Please, please, please… can I take an email from yesterday back?

I’m running my third marathon in June with Team in Training, the athletic training fundraising arm of the Leukemia and Lymphoma Society. I have to raise a minimum of $975, and yesterday I thought it would be a brilliant idea to write to my old college buddies to ask for help.

The letter  was funny and compelling, or so I thought, with a pointed call to action: donate within 24 hours, and I’ll match your donation dollar for dollar.

I figured I’d get back a couple of funny notes, a few good wishes, and I really hoped to get a donation.

I sent the email yesterday at noon. It’s been 20 hours, and I hear crickets. One of my friends actually did write back to let me know she had made a donation to her school’s drive, which is awesome. But the other 18 people? Nothing.

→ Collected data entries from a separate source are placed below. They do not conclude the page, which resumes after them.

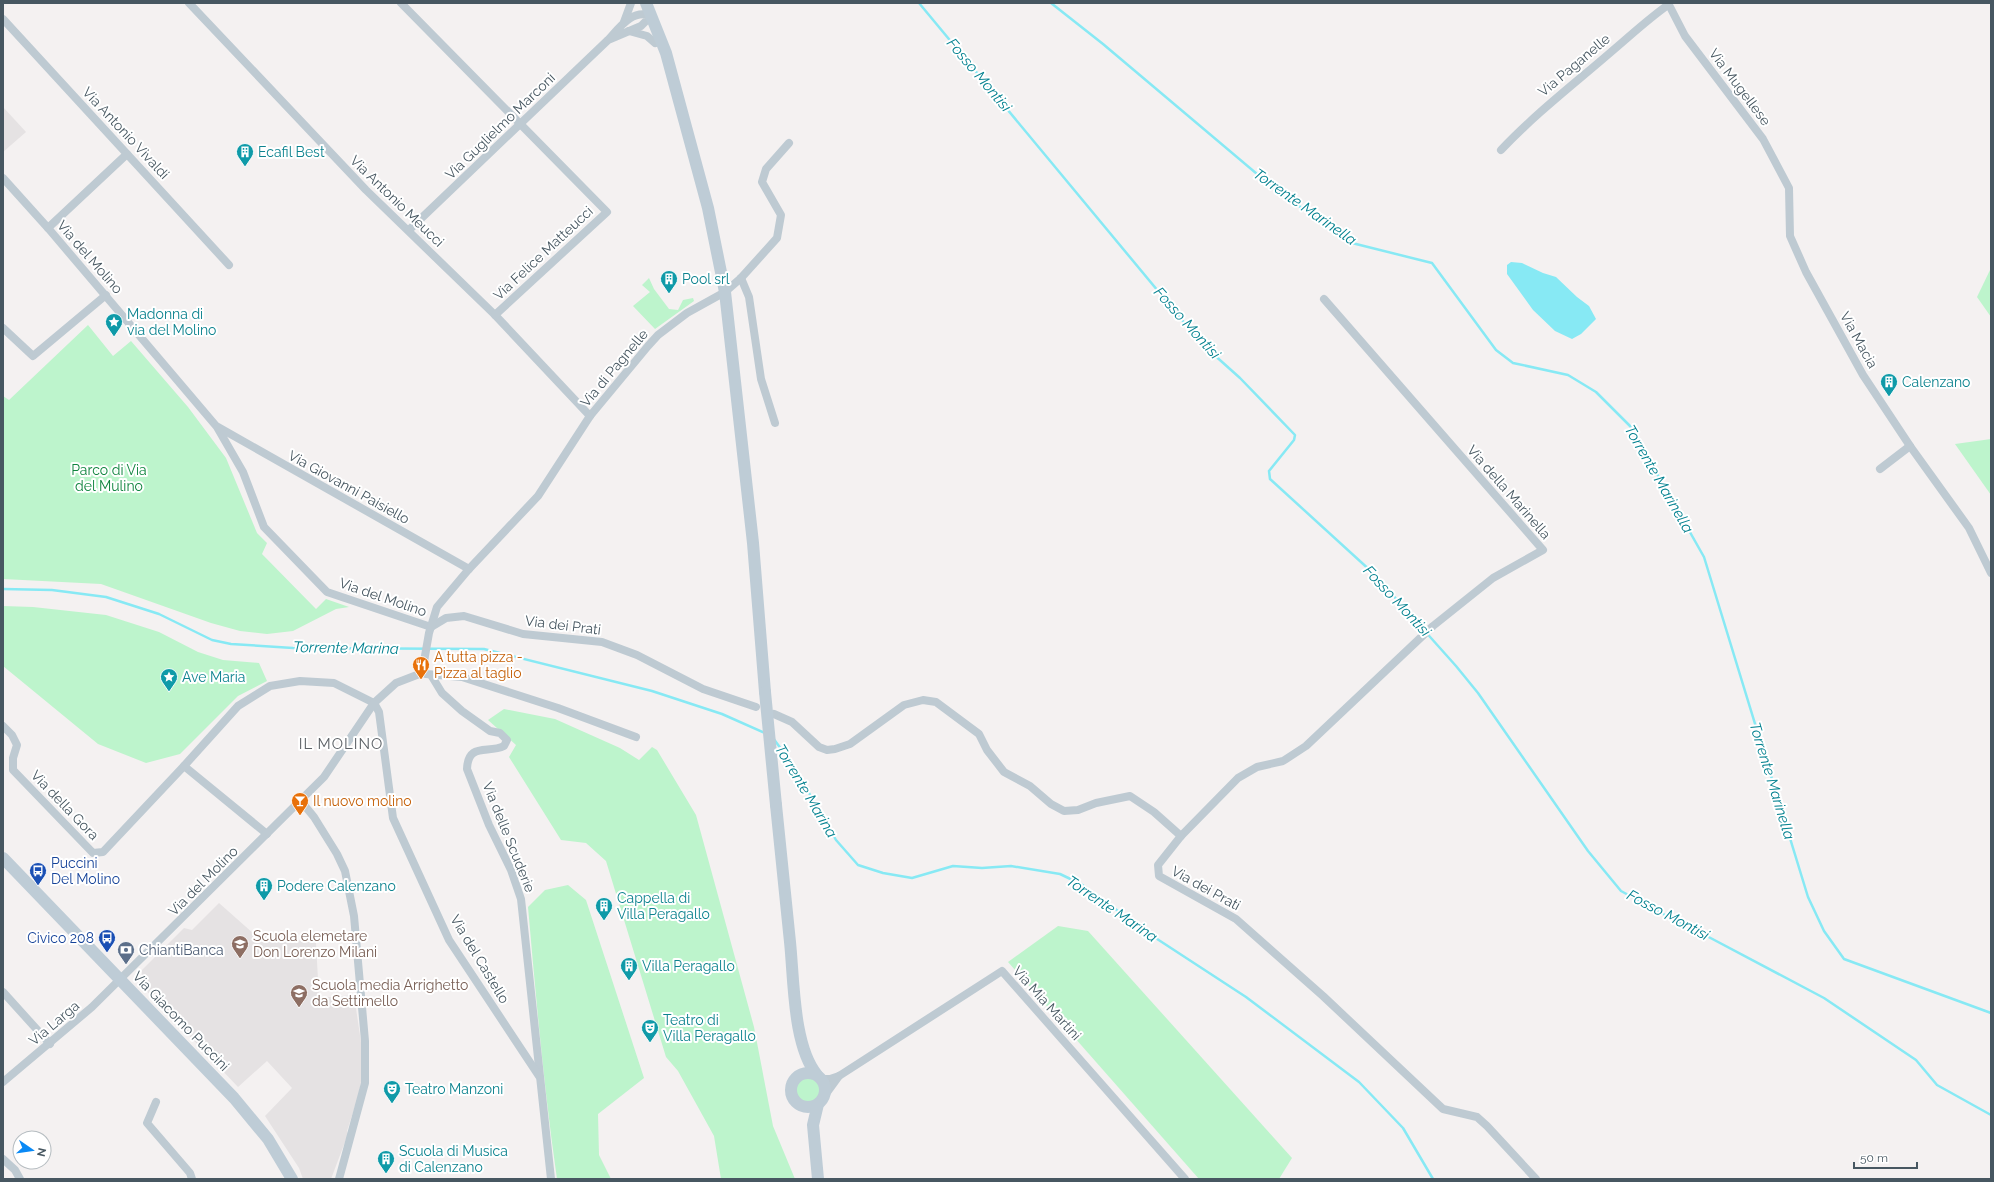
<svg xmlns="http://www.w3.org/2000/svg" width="1994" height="1182" font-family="Raleway,sans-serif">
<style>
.education{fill:#e5e2e3}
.green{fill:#bdf4cc}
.water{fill:#87e9f4}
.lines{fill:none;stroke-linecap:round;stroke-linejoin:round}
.stream{stroke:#87e9f4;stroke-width:2.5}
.street{stroke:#becad2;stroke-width:8}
.secondary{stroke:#beccd6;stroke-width:12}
.secondary-bridge{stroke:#beccd6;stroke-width:12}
.labels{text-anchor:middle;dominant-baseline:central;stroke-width:4;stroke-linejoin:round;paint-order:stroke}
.street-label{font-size:14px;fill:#475761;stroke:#fff}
.culture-label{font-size:14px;fill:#0d838f;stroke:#fff;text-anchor:start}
.park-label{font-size:14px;fill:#0f843e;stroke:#fff}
.food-label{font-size:14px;fill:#c56008;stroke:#fff;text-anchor:start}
.transit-label{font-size:14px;fill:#164399;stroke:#fff;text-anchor:start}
.education-label{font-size:14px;fill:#785e54;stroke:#fff;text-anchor:start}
.service-label{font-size:14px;fill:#4e5e75;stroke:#fff;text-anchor:start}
.water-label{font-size:15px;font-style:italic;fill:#048290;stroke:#fff}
.neighbourhood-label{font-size:15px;letter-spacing:1px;fill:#5d6267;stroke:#fff}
</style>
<rect width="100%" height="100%" fill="#f4f1f1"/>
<g class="education">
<path d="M3,107L26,132L3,152Z"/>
<path d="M219,903L254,934L316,943L319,998L354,995L361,1042L362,1077L358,1097L347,1131L348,1134L331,1179H303L299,1168L265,1116L292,1088L267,1061L238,1087L142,986V970L184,928L192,930Z"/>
</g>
<g class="green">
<path d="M1991,268V317L1977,297Z"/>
<path d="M649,278L654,289L669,309L678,310L683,300L693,298L694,301L655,329L633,306L650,292L642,285Z"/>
<path d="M88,325L113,356L131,341L188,407L226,458L257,533L267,543L262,554L316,609L326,599L349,607L336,609L293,631L267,634L240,631L211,623L101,584L3,579V396L9,400Z"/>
<path d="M1991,439V495L1955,444Z"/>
<path d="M3,606L33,607L106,615L159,632L198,652L223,660L259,663L267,681L238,696L180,754L146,763L98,744L3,666Z"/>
<path d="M504,709L555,719L620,748L639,760L652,747L657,750L696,815L754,1027L773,1126L795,1179H721L714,1136L678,1071L666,1057L606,861L586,843L561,840L509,757L516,745L488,720Z"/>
<path d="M568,885L586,900L644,1078L598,1114L599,1155L611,1179H557C544,1089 536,998 528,907L545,890Z"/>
<path d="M1058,926L1088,931L1292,1158L1279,1179H1199L1008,962Z"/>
<circle cx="807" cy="1091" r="13"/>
</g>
<path class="water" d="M1511,262L1522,263L1543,273L1556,277L1577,297L1589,306L1596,319L1581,334L1572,339L1555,331L1533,310L1507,274V265Z"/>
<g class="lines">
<g class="stream">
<path d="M919,3L1202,344L1240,378L1295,435L1294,440L1269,471L1270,479L1373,573L1456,666L1478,693L1588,851L1621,891L1689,928L1703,934L1824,998L1916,1060L1937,1085L1991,1115"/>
<path d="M1051,3L1103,44L1276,190L1352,243L1432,263L1496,350L1513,363L1568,375L1596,392L1630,426L1704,557L1808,897L1824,931L1844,959L1991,1013"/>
<path d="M3,589L52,590L106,597L159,614L212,640L231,644L293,648L484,649L652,691L722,714L765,733"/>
<path d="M773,738L793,765L836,840L858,865L883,873L912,878L953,866L982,868L1011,866L1060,874L1081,884L1151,935L1246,997L1359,1082L1403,1128L1433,1179"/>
</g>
<g class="street">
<path d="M189,3L366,190L495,315L590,416"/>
<path d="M401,3L607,212L495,315"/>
<path d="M1668,3L1685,36L1763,139L1789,188L1790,236L1806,272L1863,375L1910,446L1969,528L1991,573"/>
<path d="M3,19L229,265"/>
<path d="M624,22L631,3"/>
<path d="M629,31L647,36L655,43"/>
<path d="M1501,150C1535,114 1574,84 1611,52C1630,36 1648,19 1668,5"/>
<path d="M3,178L48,228L217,427L243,472L264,527L327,592L431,627"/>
<path d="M48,228L127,154"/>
<path d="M409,230L608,40C619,28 633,8 651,16L641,26L608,40"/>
<path d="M741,278L749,297L761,379L775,423"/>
<path d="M1324,299L1543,550L1493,578L1433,626L1306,746L1283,761L1257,767L1238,778L1181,836L1158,865L1159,876L1236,919L1323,996L1443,1109L1477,1117L1487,1126L1536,1179"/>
<path d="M3,328L33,356L106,295"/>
<path d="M218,427L469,569"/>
<path d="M1880,469L1910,446"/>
<path d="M431,627L446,618L464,616L523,634L602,642L637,655L703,689L756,707"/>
<path d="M422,673L429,633L437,607L469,569L538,496L590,416L648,346L658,335L687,313L725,292L741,278L777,238L781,215L762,182L766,169L789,143"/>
<path d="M426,674L462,677L558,708L636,737"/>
<path d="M431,675L442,693L462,711L490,731L500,733L507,740L504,746C488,754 468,742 467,769L489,825L511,870L521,899L551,1179"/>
<path d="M774,714L792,722L819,747L827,750L835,749L850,744L904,705L923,700L936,702L979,734L987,750L1004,772L1030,786L1051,804L1064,811L1078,810L1096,803L1130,796L1154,812L1181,836"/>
<path d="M3,726L12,735L17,745L13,758V770L93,853L103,852L184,766"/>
<path d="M300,800L314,817L337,854L345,871L354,916L365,1041V1083L339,1179"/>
<path d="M267,834L184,766L238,706L270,686L300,681L334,683L374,703L379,712L393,818L449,940L539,1076"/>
<path d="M3,992L50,1044"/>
<path d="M821,1079H830L839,1076L1002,971L1185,1179"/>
<path d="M3,1082L92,1007L324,777L374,703L396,683L422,673"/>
<path d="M823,1098L839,1076"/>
<path d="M156,1102L147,1123L190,1173L192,1179"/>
<path d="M3,1159L15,1170L20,1179"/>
</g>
<g class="secondary">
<path d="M646,3L666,53L708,208L725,292L753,543L765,692"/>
<path d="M776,805C781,851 785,896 790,942C794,980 793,1046 817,1075"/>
<path d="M3,858L234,1098L268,1139L292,1179"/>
<circle cx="808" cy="1090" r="17"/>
<path d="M818,1179L813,1125L818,1104"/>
</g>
<path class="secondary-bridge" d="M765,692L776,805"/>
</g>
<defs>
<symbol id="building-pin" viewBox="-11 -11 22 30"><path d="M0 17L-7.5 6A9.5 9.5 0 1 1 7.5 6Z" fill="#0f9aa8" stroke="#fff"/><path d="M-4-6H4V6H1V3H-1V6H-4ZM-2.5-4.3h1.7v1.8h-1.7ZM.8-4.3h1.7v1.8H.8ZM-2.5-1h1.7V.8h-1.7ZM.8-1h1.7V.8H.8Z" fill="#fff"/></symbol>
<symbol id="sight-pin" viewBox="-11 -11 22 30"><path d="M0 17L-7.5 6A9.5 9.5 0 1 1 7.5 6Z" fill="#0f9aa8" stroke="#fff"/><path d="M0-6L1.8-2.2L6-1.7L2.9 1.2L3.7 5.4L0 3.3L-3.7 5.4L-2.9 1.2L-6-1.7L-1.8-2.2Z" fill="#fff"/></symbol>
<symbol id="restaurant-pin" viewBox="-11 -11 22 30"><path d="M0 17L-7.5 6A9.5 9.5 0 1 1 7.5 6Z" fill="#e8710a" stroke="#fff"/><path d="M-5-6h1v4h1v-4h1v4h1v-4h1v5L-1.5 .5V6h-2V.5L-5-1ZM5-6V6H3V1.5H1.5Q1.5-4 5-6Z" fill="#fff"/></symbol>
<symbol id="bar-pin" viewBox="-11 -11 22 30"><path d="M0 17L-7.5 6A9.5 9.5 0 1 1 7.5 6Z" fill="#e8710a" stroke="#fff"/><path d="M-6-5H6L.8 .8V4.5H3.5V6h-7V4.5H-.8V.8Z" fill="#fff"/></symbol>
<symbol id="bus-pin" viewBox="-11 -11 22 30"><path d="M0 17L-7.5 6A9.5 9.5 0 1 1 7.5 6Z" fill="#1a4fb4" stroke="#fff"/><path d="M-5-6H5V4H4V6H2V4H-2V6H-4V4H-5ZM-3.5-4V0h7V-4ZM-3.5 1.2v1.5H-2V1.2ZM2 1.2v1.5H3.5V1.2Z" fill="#fff"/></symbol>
<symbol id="school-pin" viewBox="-11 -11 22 30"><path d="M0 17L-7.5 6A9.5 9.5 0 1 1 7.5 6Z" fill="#8d6e63" stroke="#fff"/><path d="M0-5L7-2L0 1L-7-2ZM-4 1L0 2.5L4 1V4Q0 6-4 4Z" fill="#fff"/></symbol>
<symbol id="bank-pin" viewBox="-11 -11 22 30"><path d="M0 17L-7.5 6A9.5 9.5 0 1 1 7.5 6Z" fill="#5c6f8a" stroke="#fff"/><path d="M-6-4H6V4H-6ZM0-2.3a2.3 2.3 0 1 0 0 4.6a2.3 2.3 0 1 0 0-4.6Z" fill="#fff"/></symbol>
<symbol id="theatre-pin" viewBox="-11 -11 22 30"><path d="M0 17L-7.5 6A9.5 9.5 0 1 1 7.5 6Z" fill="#0f9aa8" stroke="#fff"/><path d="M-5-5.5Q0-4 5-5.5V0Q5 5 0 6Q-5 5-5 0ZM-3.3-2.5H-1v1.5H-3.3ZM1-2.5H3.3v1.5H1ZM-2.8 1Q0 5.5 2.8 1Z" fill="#fff"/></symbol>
</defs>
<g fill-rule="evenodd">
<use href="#building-pin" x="235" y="142" width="20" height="27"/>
<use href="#building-pin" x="659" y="269" width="20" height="27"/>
<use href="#sight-pin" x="104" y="312" width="20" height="27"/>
<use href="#building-pin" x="1879" y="372" width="20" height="27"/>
<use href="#restaurant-pin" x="411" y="655" width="20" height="27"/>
<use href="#sight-pin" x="159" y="667" width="20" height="27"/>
<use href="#bar-pin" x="290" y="791" width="20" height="27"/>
<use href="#bus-pin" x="28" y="861" width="20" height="27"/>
<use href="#building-pin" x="254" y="876" width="20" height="27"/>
<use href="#building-pin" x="594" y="896" width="20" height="27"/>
<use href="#bus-pin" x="97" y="928" width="20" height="27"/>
<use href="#school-pin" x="230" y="934" width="20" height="27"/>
<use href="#bank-pin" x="116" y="940" width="20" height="27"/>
<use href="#building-pin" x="619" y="956" width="20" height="27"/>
<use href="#school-pin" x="289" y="983" width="20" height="27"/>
<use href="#theatre-pin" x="640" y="1018" width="20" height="27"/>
<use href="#theatre-pin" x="382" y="1079" width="20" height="27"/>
<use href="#building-pin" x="376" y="1149" width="20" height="27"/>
</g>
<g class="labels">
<g class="street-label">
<text transform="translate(1574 65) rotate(-40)">Via Paganelle</text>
<text transform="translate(1740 87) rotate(53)">Via Mugellese</text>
<text transform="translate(500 126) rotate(-44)">Via Guglielmo Marconi</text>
<text transform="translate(126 133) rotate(47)">Via Antonio Vivaldi</text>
<text transform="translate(397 201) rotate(44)">Via Antonio Meucci</text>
<text transform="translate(543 253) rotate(-43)">Via Felice Matteucci</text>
<text transform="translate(90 257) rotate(49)">Via del Molino</text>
<text transform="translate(1859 340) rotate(61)">Via Macia</text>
<text transform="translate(614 368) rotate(-50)">Via di Pagnelle</text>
<text transform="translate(349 487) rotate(29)">Via Giovanni Paisiello</text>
<text transform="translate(1509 492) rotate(49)">Via della Marinella</text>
<text transform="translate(383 597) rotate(19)">Via del Molino</text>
<text transform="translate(563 625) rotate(7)">Via dei Prati</text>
<text transform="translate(65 805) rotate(46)">Via della Gora</text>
<text transform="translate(509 837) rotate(68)">Via delle Scuderie</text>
<text transform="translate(203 881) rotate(-45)">Via del Molino</text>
<text transform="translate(1206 888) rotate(29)">Via dei Prati</text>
<text transform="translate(480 959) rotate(59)">Via del Castello</text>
<text transform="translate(1047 1003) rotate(48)">Via Mia Martini</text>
<text transform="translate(181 1021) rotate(46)">Via Giacomo Puccini</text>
<text transform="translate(54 1023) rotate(-40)">Via Larga</text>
</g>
<g class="culture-label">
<text x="258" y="152">Ecafil Best</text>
<text x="682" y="279">Pool srl</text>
<text x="127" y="314">Madonna di<tspan x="127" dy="16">via del Molino</tspan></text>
<text x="1902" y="382">Calenzano</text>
<text x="182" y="677">Ave Maria</text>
<text x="277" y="886">Podere Calenzano</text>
<text x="617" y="898">Cappella di<tspan x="617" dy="16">Villa Peragallo</tspan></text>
<text x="642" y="966">Villa Peragallo</text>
<text x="663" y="1020">Teatro di<tspan x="663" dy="16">Villa Peragallo</tspan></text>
<text x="405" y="1089">Teatro Manzoni</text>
<text x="399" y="1151">Scuola di Musica<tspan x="399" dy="16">di Calenzano</tspan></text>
</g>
<g class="park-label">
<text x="109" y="470">Parco di Via<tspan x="109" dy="16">del Mulino</tspan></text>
</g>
<g class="food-label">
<text x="434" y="657">A tutta pizza -<tspan x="434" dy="16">Pizza al taglio</tspan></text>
<text x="313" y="801">Il nuovo molino</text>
</g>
<g class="transit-label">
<text x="51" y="863">Puccini<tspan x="51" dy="16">Del Molino</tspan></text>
<text x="94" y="938" text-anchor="end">Civico 208</text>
</g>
<g class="education-label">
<text x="253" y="936">Scuola elemetare<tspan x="253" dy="16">Don Lorenzo Milani</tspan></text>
<text x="312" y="985">Scuola media Arrighetto<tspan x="312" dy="16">da Settimello</tspan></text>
</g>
<g class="service-label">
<text x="139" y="950">ChiantiBanca</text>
</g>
<g class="water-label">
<text transform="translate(979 75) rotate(50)">Fosso Montisi</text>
<text transform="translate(1305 207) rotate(35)">Torrente Marinella</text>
<text transform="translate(1187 323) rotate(48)">Fosso Montisi</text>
<text transform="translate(1659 479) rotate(60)">Torrente Marinella</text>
<text transform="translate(1397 601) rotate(47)">Fosso Montisi</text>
<text transform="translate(346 648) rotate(1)">Torrente Marina</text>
<text transform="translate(1772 781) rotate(73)">Torrente Marinella</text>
<text transform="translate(806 791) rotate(59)">Torrente Marina</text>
<text transform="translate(1112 909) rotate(34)">Torrente Marina</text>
<text transform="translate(1668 915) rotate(28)">Fosso Montisi</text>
</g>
<g class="neighbourhood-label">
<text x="341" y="744">IL MOLINO</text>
</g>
</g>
<rect width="1994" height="1182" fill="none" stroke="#475761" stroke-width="8"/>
<g transform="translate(32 1150) rotate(103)"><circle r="19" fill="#ffffff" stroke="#b5bcc0"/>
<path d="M0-3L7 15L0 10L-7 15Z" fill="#0a89f5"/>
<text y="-6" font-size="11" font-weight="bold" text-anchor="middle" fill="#475761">N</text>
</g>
<path d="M1854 1162v6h63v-6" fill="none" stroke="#475761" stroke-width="2"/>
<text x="1860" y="1162" font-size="12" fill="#475761" stroke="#ffffff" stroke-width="3" paint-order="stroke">50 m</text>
</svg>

OOOHHH I HATE ASKING FOR MONEY! I don’t mind at all that they didn’t want to donate. But now I feel like the heel who keeps asking. I want to write them back and apologize, let them know that no one has to give me money for anything. Have I alienated them? Do they see things from me and just hit delete? Do people on Twitter block me because of my fundraising efforts? Do friend in my neighborhood see me at the coffee shop and take their coffee to go so I don’t hit them up?

I wish I could just write a check for the remaining funds and go back to being just Plain Old Beth, not Always Begging Beth.

But here’s the problem… I really want to help the Leukemia and Lymphoma Society. I really want to make a difference. I’ve found that most people dear to me *do* want to help out where they can. They just need to be asked, and they’re happy to make a contribution. And some awesome, awesome people have already chipped in — almost $400 collected so far.

So how do I become more comfortable with my discomfort? It’s similar to asking for a raise or cold calling to find new clients. These are things we have to do, yet these are things we hate to do. We get a knot in our stomachs as we try to smile and ask people to give us something: a job, a few moments of their time, their hard-earned money. How do we find the strength to keep asking even with our discomfort?

What makes you uncomfortable, and how do you push through? I could really use some advice. :)

And, err, umm, I could also use a few more donations.